### Instruction 1
Convert the listing's lines, from the line with "Financiranje" to the line with "Izvozni portal", both included, into a Markdown table with the columns Row and Line, skipping any blank lines.

### Extract provided
....

# How long is a bee's stinger?



## Sharpbees (Jun 26, 2012)

The stinger is about 1/16th of an inch long the other 2 inches are all in your head. )


----------



## TokerM (Jul 31, 2012)

Sharpbees said:


> ....the other 2 inches are all in your head. )


+5 internets for you sir!! :banana:


----------



## honeyman46408 (Feb 14, 2003)

To long MOST of the time


----------



## Beregondo (Jun 21, 2011)

Long enough to sting you through jeans where the fabric touches you.
Short enough that I've never been stung through a pair of guantlets I made by cutting the feet out of knee high athletic socks - even manipulating a queenless hive just before a thunderstorm.

(I usually use only a veil, and often not even that. But the only bees that don't try to sting you when you get into a hive with a thunderstorm looming are dead ones!)


----------



## sqkcrk (Dec 10, 2005)

I don't know that I would spend the time knitting a veil and helmet. They are too inexpensive to think you would save anything.

Too long. Long enuf. All sorts of answers. But, beetween 1/16 to 1/8 inch in length, I believe. Two whole pages, along w/ photos and drawings, are found in the Illustrated Encyclopodia of Beekeeping, but no mention of how long the different parts are. Maybe only Americans are concerned w/ length.


----------



## [email protected] (May 12, 2010)

Why dont you get a bee to sting you and then you will know exactely how long it is. Think before you ask.


----------



## BoiseBeekeeper (May 10, 2012)

Judge for yourself. 

http://twistedsifter.sifter.netdna-...bdominal-tissue-trail-stinger-left-in-art.jpg


----------



## BOYZNUS (May 20, 2012)

boisebeekeeper said:


> judge for yourself.
> 
> http://twistedsifter.sifter.netdna-...bdominal-tissue-trail-stinger-left-in-art.jpg
> 
> View attachment 2851


R.I.P., baby girl.


----------



## mrobinson (Jan 20, 2012)

"Long _enough!"_ 

Seriously, most of the time I am wearing a veil, gloves, a long sleeved T-shirt (sometimes short sleeves), shorts and hiking boots. (If I encounter a seriously irritated situation, _on goes the bee suit!_ but that rarely happens.) I spray myself all over with peppermint oil in water before proceeding. Now, there _is_ a non-zero chance that a bee will zap you, but that chance may be surprisingly low. Almost any decent piece of cloth will deflect the sting so that you can usually pull the stinger out just by pulling on the cloth that it's stuck through. Probably the bigger concern will be how _hot_ the outfit is on a summer's day.

The bottom line, of course, is that y-o-u have to be completely comfortable with what you're wearing. You have to feel protected enough, so that you can focus on what you're doing in a relaxed but attentive way. If that, for you, is a suit of armor, wear a suit of armor. You will find your own comfort zone, and probably experiment endlessly.


----------

....

### Dataset extract
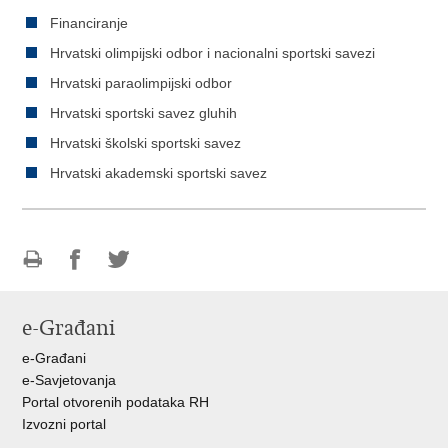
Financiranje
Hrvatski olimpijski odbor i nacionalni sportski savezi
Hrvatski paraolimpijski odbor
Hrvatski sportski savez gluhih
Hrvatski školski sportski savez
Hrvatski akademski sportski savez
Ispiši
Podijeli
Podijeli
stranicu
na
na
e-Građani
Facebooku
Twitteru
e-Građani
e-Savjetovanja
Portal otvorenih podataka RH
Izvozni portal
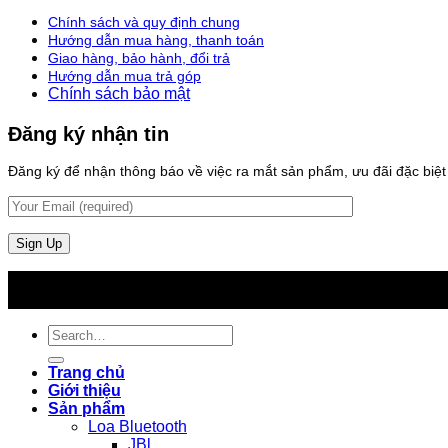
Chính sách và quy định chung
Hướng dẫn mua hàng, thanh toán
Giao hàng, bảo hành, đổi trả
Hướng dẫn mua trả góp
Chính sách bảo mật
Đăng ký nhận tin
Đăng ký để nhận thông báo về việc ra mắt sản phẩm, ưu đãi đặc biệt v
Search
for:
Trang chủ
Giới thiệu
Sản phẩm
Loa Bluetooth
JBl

....

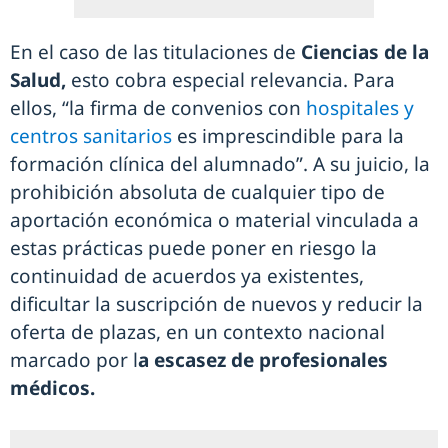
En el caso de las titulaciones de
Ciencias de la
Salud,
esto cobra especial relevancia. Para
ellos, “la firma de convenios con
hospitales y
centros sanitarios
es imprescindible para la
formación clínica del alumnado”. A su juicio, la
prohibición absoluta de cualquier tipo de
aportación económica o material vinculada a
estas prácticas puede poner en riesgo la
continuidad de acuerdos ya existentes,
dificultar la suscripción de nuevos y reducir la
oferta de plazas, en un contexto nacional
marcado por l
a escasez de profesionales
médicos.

....

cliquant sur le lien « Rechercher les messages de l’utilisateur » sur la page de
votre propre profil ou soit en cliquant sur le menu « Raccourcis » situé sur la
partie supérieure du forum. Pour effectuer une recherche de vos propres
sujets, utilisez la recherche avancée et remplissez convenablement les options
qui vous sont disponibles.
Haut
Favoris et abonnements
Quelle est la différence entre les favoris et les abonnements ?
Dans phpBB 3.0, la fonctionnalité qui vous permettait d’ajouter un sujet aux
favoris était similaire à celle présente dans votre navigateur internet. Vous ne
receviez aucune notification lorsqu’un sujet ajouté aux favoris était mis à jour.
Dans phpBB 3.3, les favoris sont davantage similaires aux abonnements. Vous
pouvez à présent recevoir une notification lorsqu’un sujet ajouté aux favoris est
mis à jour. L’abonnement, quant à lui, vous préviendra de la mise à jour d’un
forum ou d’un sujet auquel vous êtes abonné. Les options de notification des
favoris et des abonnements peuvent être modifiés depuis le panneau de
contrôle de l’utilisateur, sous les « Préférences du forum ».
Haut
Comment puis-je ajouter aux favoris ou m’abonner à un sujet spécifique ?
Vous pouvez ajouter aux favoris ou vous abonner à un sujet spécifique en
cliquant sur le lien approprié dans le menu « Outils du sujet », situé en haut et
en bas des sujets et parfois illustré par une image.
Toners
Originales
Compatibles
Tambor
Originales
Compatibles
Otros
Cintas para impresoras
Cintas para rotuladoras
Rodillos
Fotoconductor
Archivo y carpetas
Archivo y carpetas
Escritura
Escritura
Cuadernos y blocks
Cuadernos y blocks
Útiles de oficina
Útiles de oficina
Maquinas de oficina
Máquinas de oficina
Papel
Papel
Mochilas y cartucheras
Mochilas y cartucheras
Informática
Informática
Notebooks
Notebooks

....

### Instruction 2
In the thread on bee stinger length, what length range does sqkcrk believe the stinger falls within?

### Response 1
| Row | Line |
|---|---|
| 1 | Financiranje |
| 2 | Hrvatski olimpijski odbor i nacionalni sportski savezi |
| 3 | Hrvatski paraolimpijski odbor |
| 4 | Hrvatski sportski savez gluhih |
| 5 | Hrvatski školski sportski savez |
| 6 | Hrvatski akademski sportski savez |
| 7 | Ispiši |
| 8 | Podijeli |
| 9 | Podijeli |
| 10 | stranicu |
| 11 | na |
| 12 | na |
| 13 | e-Građani |
| 14 | Facebooku |
| 15 | Twitteru |
| 16 | e-Građani |
| 17 | e-Savjetovanja |
| 18 | Portal otvorenih podataka RH |
| 19 | Izvozni portal |

### Response 2
Between 1/16 and 1/8 inch.